Students in Lueck and Panich’s “Virtual Santa Clara” class were tasked with reviewing thousands of mission sacramental documents held in the University’s library archives—including baptismal, marriage, and death records—to build narratives around indigenous leadership and resistance, working conditions at the Mission, and the continued survival of indigenous people after the Mission era.
“I think there’s a lot of misinformation about what life was like for indigenous people at Mission Santa Clara, and the scale of what we’re talking about,” says Baines. “We hope that this interactive kiosk will present these stories in a way that’s more accessible to people of all generations and backgrounds, sparking new questions and reminding people that the Muwekma Ohlone are still here.”

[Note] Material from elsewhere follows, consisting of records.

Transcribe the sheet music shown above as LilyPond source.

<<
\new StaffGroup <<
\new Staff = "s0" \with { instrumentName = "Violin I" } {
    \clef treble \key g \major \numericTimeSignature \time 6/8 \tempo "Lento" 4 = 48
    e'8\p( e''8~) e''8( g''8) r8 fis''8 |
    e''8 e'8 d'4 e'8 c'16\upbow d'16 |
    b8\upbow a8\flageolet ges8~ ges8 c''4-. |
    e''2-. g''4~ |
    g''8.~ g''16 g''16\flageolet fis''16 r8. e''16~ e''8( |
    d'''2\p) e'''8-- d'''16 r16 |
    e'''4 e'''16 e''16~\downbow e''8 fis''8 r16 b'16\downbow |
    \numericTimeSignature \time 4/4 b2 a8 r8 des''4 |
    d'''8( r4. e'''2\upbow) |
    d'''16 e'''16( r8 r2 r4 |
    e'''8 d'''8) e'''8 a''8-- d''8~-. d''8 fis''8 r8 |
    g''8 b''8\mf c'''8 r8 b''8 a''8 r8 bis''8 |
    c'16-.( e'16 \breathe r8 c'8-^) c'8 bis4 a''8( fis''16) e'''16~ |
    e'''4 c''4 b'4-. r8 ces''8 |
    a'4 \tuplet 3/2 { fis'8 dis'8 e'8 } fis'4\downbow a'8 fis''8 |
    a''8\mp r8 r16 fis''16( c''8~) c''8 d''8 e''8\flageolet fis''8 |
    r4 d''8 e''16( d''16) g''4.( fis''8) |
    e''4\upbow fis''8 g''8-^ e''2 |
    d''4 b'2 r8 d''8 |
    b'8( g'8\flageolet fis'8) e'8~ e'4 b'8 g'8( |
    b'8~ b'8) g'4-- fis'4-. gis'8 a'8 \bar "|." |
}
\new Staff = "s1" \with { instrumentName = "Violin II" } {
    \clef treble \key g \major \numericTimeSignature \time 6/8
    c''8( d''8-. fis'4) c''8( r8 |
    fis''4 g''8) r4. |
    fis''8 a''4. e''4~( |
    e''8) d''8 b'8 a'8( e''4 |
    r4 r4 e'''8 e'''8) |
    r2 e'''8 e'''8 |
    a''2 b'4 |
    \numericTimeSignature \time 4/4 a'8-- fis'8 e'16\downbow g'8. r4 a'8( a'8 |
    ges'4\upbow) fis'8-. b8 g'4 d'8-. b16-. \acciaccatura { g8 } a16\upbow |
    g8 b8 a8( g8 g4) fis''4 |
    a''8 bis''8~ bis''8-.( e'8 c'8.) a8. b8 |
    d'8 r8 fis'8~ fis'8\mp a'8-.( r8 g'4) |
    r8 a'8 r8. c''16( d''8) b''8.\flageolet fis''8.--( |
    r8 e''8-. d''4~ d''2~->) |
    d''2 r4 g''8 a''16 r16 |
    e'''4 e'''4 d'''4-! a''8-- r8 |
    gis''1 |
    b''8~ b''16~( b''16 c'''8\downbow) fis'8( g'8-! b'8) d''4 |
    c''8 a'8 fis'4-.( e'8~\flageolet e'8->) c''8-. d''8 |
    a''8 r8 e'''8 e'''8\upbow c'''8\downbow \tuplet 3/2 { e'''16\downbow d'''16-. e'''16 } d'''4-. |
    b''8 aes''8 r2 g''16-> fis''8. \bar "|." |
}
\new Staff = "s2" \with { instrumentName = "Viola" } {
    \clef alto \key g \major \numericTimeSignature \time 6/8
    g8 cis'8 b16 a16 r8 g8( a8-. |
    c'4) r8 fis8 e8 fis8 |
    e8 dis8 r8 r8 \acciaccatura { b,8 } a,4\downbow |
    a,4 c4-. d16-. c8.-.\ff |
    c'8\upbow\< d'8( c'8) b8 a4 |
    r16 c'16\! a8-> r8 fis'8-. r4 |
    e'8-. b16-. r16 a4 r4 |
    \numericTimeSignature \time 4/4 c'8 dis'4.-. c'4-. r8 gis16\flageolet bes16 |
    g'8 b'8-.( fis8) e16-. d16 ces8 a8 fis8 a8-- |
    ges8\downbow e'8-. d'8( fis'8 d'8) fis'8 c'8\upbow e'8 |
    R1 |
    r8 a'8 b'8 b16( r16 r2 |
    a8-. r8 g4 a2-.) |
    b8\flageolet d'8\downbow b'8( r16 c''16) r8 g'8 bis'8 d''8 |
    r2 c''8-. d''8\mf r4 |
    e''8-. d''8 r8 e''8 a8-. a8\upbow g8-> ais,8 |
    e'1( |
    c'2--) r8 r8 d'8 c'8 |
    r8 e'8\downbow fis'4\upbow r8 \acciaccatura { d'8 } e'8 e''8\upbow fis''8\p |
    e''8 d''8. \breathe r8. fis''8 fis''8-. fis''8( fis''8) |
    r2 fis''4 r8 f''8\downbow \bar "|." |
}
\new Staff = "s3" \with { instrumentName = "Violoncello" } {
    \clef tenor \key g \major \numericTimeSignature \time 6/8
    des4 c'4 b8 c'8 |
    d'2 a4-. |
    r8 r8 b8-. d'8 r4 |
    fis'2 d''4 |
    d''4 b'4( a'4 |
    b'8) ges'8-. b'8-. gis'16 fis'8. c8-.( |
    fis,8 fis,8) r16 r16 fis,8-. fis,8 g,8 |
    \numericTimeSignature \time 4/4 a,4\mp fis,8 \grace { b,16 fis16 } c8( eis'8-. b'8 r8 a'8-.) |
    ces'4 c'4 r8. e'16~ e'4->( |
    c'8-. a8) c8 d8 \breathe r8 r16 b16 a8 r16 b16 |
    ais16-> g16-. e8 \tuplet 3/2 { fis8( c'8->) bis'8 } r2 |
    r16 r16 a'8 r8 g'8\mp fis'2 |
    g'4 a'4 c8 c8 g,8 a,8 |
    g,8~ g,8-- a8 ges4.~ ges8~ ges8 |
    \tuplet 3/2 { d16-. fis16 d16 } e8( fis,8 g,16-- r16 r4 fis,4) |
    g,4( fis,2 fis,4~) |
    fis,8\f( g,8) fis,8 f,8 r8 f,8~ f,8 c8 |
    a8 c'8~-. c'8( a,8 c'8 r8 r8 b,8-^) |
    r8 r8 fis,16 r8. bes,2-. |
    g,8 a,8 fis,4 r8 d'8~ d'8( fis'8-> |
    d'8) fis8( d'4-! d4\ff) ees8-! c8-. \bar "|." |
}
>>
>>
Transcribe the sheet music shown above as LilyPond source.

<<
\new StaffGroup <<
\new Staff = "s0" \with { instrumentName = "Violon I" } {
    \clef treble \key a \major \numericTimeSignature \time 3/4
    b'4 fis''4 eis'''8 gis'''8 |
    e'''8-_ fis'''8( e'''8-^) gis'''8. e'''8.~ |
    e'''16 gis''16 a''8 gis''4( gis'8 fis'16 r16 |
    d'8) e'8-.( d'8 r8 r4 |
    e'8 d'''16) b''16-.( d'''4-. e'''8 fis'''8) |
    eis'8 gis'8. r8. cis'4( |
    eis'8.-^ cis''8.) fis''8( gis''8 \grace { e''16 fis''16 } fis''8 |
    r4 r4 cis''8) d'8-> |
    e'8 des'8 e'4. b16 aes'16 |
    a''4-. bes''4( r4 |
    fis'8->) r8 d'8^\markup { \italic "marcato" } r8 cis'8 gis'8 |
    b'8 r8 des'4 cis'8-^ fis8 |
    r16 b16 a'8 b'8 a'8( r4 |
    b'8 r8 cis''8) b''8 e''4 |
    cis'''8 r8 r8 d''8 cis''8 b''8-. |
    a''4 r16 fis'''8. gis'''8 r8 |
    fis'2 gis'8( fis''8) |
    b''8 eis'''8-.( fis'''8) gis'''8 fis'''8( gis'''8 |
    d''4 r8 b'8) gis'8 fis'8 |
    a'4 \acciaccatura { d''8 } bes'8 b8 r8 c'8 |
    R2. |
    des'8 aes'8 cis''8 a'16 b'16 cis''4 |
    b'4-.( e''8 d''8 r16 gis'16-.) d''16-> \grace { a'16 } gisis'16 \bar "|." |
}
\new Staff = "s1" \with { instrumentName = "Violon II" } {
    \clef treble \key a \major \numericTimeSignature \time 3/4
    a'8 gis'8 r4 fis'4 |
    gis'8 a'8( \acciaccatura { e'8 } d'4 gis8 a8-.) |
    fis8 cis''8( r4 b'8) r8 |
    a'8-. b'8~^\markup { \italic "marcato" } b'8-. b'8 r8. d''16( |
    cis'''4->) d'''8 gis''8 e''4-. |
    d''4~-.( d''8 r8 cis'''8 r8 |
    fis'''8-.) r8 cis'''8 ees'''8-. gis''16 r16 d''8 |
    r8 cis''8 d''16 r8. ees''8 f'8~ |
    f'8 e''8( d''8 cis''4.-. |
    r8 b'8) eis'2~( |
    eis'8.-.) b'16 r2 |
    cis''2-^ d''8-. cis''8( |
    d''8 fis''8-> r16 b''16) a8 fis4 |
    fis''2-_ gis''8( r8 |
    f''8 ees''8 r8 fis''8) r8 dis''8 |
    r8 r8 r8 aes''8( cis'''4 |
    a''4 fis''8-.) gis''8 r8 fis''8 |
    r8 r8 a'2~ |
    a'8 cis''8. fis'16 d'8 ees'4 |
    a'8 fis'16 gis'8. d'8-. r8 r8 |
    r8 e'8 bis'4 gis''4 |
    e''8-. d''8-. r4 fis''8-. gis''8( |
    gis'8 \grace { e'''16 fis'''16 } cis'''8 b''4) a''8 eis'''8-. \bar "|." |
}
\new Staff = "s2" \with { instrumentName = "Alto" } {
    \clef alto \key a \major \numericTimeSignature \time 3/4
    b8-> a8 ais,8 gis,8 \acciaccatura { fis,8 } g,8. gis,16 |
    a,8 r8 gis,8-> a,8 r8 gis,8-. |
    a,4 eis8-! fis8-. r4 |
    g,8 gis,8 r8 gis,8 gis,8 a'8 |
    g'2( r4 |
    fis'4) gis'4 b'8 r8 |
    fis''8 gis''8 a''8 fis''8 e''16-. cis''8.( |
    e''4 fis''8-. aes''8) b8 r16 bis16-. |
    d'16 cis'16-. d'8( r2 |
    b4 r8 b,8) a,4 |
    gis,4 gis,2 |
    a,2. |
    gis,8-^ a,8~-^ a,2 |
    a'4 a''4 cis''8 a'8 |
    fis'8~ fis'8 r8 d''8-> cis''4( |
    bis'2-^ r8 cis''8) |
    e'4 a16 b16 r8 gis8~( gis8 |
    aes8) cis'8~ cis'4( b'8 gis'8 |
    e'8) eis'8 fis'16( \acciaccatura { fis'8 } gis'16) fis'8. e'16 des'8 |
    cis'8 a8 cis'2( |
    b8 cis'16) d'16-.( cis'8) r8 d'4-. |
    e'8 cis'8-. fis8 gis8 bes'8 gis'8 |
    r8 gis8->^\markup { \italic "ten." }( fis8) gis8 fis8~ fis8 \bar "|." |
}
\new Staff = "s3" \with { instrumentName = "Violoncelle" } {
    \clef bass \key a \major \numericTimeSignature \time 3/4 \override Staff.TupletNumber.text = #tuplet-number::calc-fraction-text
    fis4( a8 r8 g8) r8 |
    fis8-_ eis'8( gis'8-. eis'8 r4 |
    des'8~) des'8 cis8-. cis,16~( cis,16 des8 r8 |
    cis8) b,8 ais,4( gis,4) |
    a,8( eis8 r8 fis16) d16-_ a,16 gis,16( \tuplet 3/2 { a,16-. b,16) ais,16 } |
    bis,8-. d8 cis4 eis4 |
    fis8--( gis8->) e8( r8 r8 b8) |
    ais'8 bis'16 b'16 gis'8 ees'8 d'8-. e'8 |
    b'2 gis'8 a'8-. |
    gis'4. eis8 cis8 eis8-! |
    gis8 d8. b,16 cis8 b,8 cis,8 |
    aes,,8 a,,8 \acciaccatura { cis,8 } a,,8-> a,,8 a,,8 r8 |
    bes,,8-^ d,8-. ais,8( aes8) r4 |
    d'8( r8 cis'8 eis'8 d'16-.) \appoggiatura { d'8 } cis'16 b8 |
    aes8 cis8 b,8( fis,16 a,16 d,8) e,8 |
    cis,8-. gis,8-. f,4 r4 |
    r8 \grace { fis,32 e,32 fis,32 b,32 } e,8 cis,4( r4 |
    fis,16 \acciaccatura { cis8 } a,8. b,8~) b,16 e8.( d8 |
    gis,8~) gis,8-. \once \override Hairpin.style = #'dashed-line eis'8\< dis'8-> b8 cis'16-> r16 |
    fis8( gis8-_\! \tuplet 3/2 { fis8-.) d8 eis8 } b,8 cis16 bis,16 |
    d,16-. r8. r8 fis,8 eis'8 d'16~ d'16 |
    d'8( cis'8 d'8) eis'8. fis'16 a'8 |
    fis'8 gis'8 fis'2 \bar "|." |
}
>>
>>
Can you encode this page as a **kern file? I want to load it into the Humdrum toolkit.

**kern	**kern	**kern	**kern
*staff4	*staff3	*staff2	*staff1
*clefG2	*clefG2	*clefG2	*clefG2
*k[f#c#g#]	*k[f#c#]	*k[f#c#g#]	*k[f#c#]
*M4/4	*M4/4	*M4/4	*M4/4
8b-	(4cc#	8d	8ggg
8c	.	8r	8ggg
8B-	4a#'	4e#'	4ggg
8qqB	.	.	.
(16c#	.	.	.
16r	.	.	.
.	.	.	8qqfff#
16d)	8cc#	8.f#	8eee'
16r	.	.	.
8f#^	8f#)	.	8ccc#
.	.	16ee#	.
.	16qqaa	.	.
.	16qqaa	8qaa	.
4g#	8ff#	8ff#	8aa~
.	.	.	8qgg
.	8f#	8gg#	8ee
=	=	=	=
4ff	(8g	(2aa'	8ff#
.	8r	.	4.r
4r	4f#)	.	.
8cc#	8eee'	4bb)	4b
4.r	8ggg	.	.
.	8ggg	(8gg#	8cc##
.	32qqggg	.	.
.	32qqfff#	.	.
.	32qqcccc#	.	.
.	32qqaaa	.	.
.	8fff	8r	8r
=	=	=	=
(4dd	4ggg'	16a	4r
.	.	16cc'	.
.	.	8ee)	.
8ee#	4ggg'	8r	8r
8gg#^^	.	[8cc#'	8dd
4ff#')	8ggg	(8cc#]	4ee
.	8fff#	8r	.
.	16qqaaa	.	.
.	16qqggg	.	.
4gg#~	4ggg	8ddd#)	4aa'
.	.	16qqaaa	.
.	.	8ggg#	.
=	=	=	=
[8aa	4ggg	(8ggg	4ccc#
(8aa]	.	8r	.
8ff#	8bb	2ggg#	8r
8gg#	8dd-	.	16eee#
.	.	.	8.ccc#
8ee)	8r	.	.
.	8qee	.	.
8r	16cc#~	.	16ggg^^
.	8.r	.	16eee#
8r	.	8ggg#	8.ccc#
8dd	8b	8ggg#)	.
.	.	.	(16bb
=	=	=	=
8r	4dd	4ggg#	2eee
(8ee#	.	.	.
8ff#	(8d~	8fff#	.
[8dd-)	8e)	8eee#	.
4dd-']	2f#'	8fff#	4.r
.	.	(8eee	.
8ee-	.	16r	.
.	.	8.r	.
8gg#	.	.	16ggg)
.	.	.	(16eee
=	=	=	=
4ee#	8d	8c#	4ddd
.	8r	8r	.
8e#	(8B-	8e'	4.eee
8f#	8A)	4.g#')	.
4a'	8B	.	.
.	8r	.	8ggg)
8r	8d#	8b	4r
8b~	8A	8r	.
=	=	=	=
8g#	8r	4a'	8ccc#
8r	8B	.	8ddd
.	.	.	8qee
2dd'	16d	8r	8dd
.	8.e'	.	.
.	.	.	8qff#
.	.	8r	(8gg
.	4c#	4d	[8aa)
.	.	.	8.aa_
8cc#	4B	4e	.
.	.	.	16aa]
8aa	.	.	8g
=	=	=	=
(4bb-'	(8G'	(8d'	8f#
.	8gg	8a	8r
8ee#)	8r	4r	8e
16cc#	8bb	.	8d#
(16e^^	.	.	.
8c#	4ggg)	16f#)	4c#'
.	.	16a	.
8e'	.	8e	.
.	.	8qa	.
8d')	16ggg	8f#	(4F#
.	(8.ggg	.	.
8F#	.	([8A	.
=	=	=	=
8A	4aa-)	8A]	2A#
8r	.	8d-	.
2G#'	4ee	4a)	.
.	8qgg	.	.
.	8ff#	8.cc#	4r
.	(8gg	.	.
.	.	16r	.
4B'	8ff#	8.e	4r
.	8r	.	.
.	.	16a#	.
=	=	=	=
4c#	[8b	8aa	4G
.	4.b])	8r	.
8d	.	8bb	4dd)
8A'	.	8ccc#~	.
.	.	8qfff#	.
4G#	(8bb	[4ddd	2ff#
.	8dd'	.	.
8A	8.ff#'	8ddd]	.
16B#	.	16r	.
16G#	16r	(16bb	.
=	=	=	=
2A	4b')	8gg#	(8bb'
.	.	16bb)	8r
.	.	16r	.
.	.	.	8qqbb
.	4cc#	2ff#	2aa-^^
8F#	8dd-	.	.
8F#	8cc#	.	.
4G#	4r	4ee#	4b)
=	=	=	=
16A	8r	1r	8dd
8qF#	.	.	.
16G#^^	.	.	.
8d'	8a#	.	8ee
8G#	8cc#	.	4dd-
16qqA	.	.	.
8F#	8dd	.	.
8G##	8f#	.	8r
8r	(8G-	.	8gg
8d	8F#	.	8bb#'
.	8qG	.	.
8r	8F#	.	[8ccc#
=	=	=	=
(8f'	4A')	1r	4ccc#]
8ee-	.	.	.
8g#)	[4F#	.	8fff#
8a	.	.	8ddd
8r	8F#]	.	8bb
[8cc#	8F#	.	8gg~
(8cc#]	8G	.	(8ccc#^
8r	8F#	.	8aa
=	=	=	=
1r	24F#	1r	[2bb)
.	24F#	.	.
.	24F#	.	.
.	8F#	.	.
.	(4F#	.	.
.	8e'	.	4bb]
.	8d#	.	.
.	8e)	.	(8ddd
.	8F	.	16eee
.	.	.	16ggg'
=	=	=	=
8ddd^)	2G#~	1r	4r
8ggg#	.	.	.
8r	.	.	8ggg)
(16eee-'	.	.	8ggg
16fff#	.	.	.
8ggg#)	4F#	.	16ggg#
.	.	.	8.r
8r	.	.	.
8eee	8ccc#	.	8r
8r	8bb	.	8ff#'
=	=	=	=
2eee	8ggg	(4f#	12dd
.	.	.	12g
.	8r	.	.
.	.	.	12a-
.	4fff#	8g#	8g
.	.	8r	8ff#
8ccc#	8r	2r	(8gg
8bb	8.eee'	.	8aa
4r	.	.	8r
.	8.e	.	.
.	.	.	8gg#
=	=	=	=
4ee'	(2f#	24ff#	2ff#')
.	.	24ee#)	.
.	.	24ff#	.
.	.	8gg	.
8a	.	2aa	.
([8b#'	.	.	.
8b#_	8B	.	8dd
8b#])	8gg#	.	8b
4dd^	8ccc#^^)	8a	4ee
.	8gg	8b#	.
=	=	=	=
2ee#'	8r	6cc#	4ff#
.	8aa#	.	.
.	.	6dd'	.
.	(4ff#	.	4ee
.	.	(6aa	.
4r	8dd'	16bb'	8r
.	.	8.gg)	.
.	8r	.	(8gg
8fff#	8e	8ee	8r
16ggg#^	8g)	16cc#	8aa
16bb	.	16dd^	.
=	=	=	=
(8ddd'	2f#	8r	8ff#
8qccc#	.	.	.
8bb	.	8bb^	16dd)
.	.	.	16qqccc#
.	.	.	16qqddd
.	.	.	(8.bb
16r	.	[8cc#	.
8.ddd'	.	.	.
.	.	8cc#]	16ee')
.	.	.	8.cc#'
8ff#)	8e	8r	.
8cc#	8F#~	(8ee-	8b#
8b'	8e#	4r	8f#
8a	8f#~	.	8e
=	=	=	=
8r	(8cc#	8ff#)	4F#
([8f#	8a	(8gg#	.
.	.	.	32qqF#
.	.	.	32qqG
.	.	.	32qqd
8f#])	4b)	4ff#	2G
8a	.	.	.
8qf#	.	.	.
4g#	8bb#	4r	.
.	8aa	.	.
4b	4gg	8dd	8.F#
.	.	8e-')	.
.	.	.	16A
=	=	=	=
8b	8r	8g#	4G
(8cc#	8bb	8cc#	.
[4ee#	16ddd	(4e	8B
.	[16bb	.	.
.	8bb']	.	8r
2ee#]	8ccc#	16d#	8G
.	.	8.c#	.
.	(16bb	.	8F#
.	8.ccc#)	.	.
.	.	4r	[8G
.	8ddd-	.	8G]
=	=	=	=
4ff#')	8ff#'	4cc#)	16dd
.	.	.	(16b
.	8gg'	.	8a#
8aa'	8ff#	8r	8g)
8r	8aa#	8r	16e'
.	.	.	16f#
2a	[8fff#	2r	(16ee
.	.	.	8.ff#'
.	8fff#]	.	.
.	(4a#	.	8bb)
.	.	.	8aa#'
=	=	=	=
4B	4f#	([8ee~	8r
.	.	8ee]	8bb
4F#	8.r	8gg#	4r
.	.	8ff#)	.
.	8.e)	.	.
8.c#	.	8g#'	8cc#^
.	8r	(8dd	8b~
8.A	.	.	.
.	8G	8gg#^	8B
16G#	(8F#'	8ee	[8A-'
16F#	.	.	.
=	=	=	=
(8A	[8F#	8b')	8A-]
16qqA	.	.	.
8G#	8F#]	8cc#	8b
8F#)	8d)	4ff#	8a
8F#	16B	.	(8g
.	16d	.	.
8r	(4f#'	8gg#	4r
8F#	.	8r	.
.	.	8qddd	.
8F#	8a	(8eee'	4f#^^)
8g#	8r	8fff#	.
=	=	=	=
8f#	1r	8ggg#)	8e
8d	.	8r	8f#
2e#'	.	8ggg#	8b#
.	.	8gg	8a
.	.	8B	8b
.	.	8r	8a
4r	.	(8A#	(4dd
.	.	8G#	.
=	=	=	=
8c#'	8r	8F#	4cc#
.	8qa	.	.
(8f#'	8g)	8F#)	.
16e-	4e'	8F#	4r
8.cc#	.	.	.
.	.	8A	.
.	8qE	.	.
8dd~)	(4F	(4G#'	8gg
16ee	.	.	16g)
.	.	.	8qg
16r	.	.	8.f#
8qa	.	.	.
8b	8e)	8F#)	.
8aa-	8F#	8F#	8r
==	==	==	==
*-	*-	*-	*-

Isabella Gomez ’27, SCU’s inaugural Muwekma Ohlone Scholarship recipient, worked on the memorial project alongside SCU students while she was a high school senior. One of the most meaningful elements of the memorial, she says, was adding individuals’ indigenous names alongside their Spanish names.
“Including these names was a way of preserving an aspect of that person’s Native identity in our present day, which was something that the Mission actively sought to suppress,” Gomez explains. “It’s important for us to address this history of missionization and colonization so its legacies aren’t maintained today.”
In the future, while more biographies may be added to the memorial, there are also larger plans to add a similar commemoration within the Mission Church or near the Rose Garden cemetery in order to continue “pulling the past into the present,” as Lueck puts it.
“This isn’t just a historical project,” she adds. “It’s about recognizing who was here before us in order to appreciate their continuance today.”